__WHAT NEEDS TO BE DONE__. Transcribe every entry word for word. Skip the pictures.

(Saved entries)
# # # #

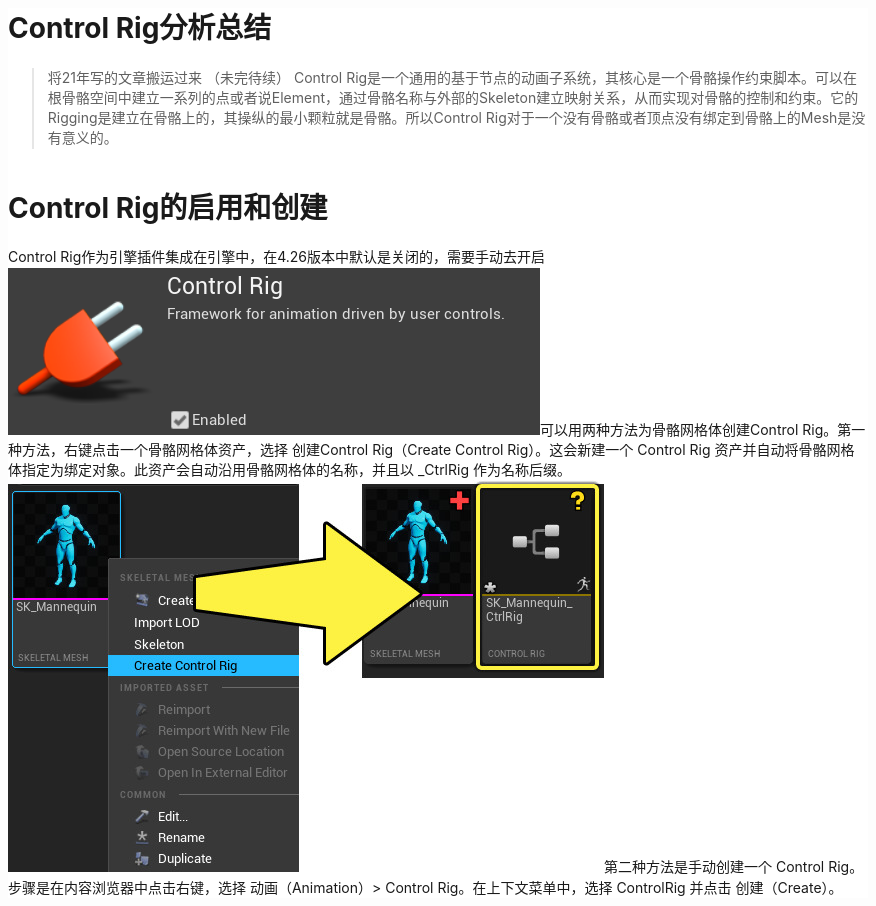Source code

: # Control Rig分析总结


> 将21年写的文章搬运过来
（未完待续）
 Control Rig是一个通用的基于节点的动画子系统，其核心是一个骨骼操作约束脚本。可以在根骨骼空间中建立一系列的点或者说Element，通过骨骼名称与外部的Skeleton建立映射关系，从而实现对骨骼的控制和约束。它的Rigging是建立在骨骼上的，其操纵的最小颗粒就是骨骼。所以Control Rig对于一个没有骨骼或者顶点没有绑定到骨骼上的Mesh是没有意义的。



 
#  Control Rig的启用和创建
Control Rig作为引擎插件集成在引擎中，在4.26版本中默认是关闭的，需要手动去开启
![EnableControlRig](ControlRig/EnableControlRig.png)可以用两种方法为骨骼网格体创建Control Rig。第一种方法，右键点击一个骨骼网格体资产，选择 创建Control Rig（Create Control Rig）。这会新建一个 Control Rig 资产并自动将骨骼网格体指定为绑定对象。此资产会自动沿用骨骼网格体的名称，并且以 _CtrlRig 作为名称后缀。
![createcr](ControlRig/createcr.png)第二种方法是手动创建一个 Control Rig。步骤是在内容浏览器中点击右键，选择 动画（Animation）> Control Rig。在上下文菜单中，选择 ControlRig 并点击 创建（Create）。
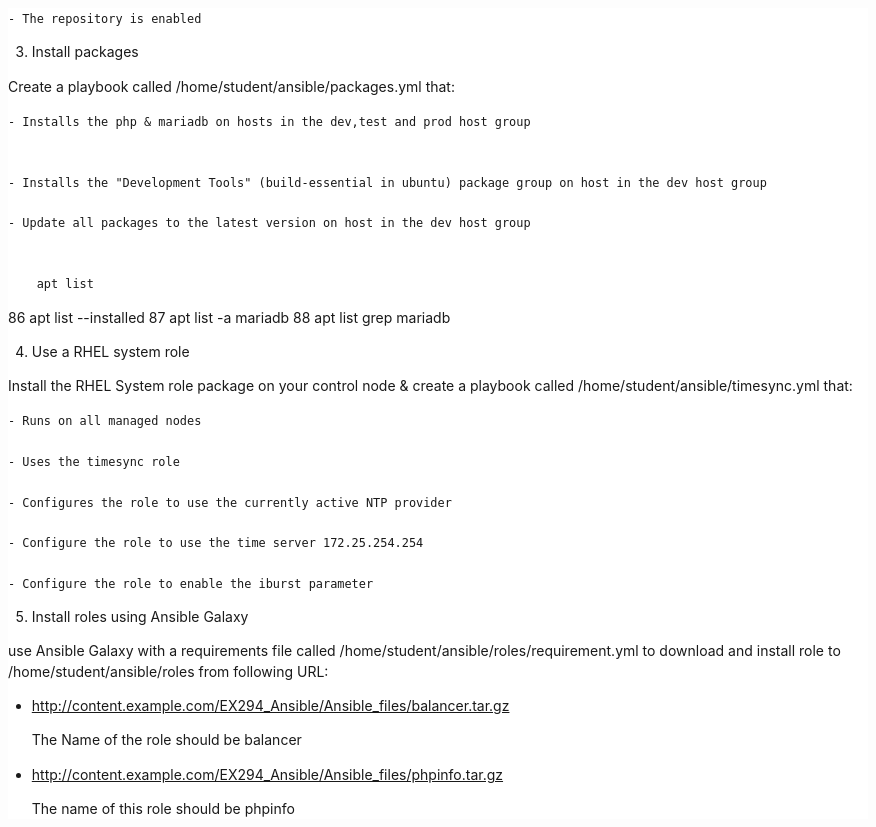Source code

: 	- The repository is enabled


>>>>>>>>>>>>>>>>>>>>>>>>>>>>>>>>>>>



3. Install packages

Create a playbook called /home/student/ansible/packages.yml that:


	- Installs the php & mariadb on hosts in the dev,test and prod host group


	- Installs the "Development Tools" (build-essential in ubuntu) package group on host in the dev host group

	- Update all packages to the latest version on host in the dev host group


		apt list
   86  apt list --installed
   87  apt list -a mariadb
   88  apt list grep mariadb

>>>>>>>>>>>>>>>>>>>>>>>>>>>>>>>>>>>>>>



4. Use a RHEL system role

Install the RHEL System role package on your control node & create a playbook called /home/student/ansible/timesync.yml that:

	- Runs on all managed nodes

	- Uses the timesync role

	- Configures the role to use the currently active NTP provider

	- Configure the role to use the time server 172.25.254.254

	- Configure the role to enable the iburst parameter



>>>>>>>>>>>>>>>>>>>>>>>>>>>>>>>>>>>>>>>



5. Install roles using Ansible Galaxy

use Ansible Galaxy with a requirements file called /home/student/ansible/roles/requirement.yml to download and install role to /home/student/ansible/roles from following URL:


* http://content.example.com/EX294_Ansible/Ansible_files/balancer.tar.gz

	The Name of the role should be balancer


* http://content.example.com/EX294_Ansible/Ansible_files/phpinfo.tar.gz

	The name of this role should be phpinfo	


>>>>>>>>>>>>>>>>>>>>>>>>>>>>>>>>>>>>>>>>>>>>>>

# # # #

__SOLUTION TO THE PROBLEM__.
Source code

: # Control Rig分析总结


> 将21年写的文章搬运过来
（未完待续）
 Control Rig是一个通用的基于节点的动画子系统，其核心是一个骨骼操作约束脚本。可以在根骨骼空间中建立一系列的点或者说Element，通过骨骼名称与外部的Skeleton建立映射关系，从而实现对骨骼的控制和约束。它的Rigging是建立在骨骼上的，其操纵的最小颗粒就是骨骼。所以Control Rig对于一个没有骨骼或者顶点没有绑定到骨骼上的Mesh是没有意义的。



 
#  Control Rig的启用和创建
Control Rig作为引擎插件集成在引擎中，在4.26版本中默认是关闭的，需要手动去开启
![EnableControlRig](ControlRig/EnableControlRig.png)可以用两种方法为骨骼网格体创建Control Rig。第一种方法，右键点击一个骨骼网格体资产，选择 创建Control Rig（Create Control Rig）。这会新建一个 Control Rig 资产并自动将骨骼网格体指定为绑定对象。此资产会自动沿用骨骼网格体的名称，并且以 _CtrlRig 作为名称后缀。
![createcr](ControlRig/createcr.png)第二种方法是手动创建一个 Control Rig。步骤是在内容浏览器中点击右键，选择 动画（Animation）> Control Rig。在上下文菜单中，选择 ControlRig 并点击 创建（Create）。
Source code

: 	- The repository is enabled


>>>>>>>>>>>>>>>>>>>>>>>>>>>>>>>>>>>



3. Install packages

Create a playbook called /home/student/ansible/packages.yml that:


	- Installs the php & mariadb on hosts in the dev,test and prod host group


	- Installs the "Development Tools" (build-essential in ubuntu) package group on host in the dev host group

	- Update all packages to the latest version on host in the dev host group


		apt list
   86  apt list --installed
   87  apt list -a mariadb
   88  apt list grep mariadb

>>>>>>>>>>>>>>>>>>>>>>>>>>>>>>>>>>>>>>



4. Use a RHEL system role

Install the RHEL System role package on your control node & create a playbook called /home/student/ansible/timesync.yml that:

	- Runs on all managed nodes

	- Uses the timesync role

	- Configures the role to use the currently active NTP provider

	- Configure the role to use the time server 172.25.254.254

	- Configure the role to enable the iburst parameter



>>>>>>>>>>>>>>>>>>>>>>>>>>>>>>>>>>>>>>>



5. Install roles using Ansible Galaxy

use Ansible Galaxy with a requirements file called /home/student/ansible/roles/requirement.yml to download and install role to /home/student/ansible/roles from following URL:


* http://content.example.com/EX294_Ansible/Ansible_files/balancer.tar.gz

	The Name of the role should be balancer


* http://content.example.com/EX294_Ansible/Ansible_files/phpinfo.tar.gz

	The name of this role should be phpinfo	


>>>>>>>>>>>>>>>>>>>>>>>>>>>>>>>>>>>>>>>>>>>>>>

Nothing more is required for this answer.